Introduction to interdisciplinary approaches to gender, sexuality, queer, trans, and feminist studies. Topics include social justice and feminist organizing, art and activism, feminist histories, the emergence of gender and sexuality studies in the academy, intersectionality and interdependence, the embodiment and performance of difference, and relevant socio-economic and political formations such as work and the family. Students learn to think critically about race, gender, disability, and sexuality. Includes guest lectures from faculty across the university and weekly discussion sections.
Terms: Aut | Units: 4-5 | UG Reqs: GER:DB-SocSci, GER:EC-Gender, WAY-EDP, WAY-SI
Instructors: Jean-Baptiste, R. (PI) ; Kazem, H. (PI) ; Lopez, Z. (PI) ; Nunez, A. (PI) ; Lopez, Z. (TA) ; Nunez, A. (TA)

CSRE 143: Re(positioning) Disability: Historical, Cultural, and Social Lenses (AFRICAAM 244, EDUC 144, PEDS 246D)

This course is designed to introduce undergraduate students of any major to important theoretical and practical concepts regarding special education, disability, and diversity. This course primarily addresses the social construction of disability and its intersection with race and class through the critical examination of history, law, social media, film, and other texts. Students will engage in reflection about their own as well as broader U.S. discourses moving towards deeper understanding of necessary societal and educational changes to address inequities.

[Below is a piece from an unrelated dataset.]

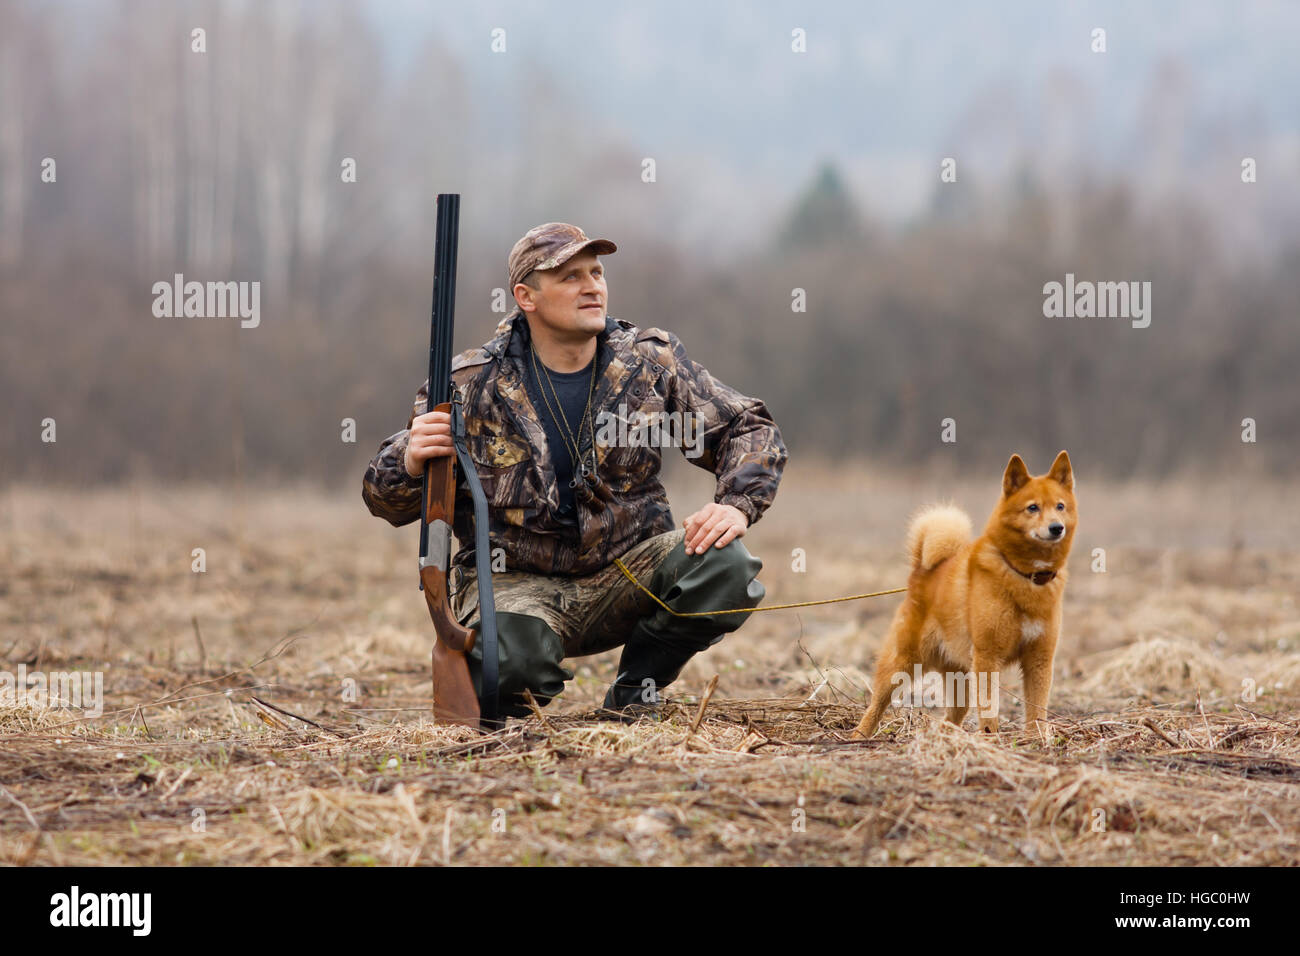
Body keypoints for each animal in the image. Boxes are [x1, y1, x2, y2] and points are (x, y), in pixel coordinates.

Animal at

Successful completion of this course fulfills one requirement for the School of Education minor in Education.
Last offered: Spring 2025 | Units: 3 | UG Reqs: WAY-EDP

CSRE 184B: Mad Fiction: Literature of Mental Illness (ENGLISH 185B, FEMGEN 185B)

How have literary traditions of madness informed modern fiction's portrayals of the human mind, particularly in the context of rapidly shifting cultural frameworks about the origins and manifestations of mental illness? What are the repercussions of new forms, trends and genres for parsing (or blurring) the line between condition and personhood? Using the novels of Akwaeke Emezi, Toni Morrison, Virginia Woolf, and Leslie Marmon Silko to guide our inquiries, we'll consider inherited and new metaphors of madness in light of emerging theoretical interpretations of disability, identity, gender and trauma.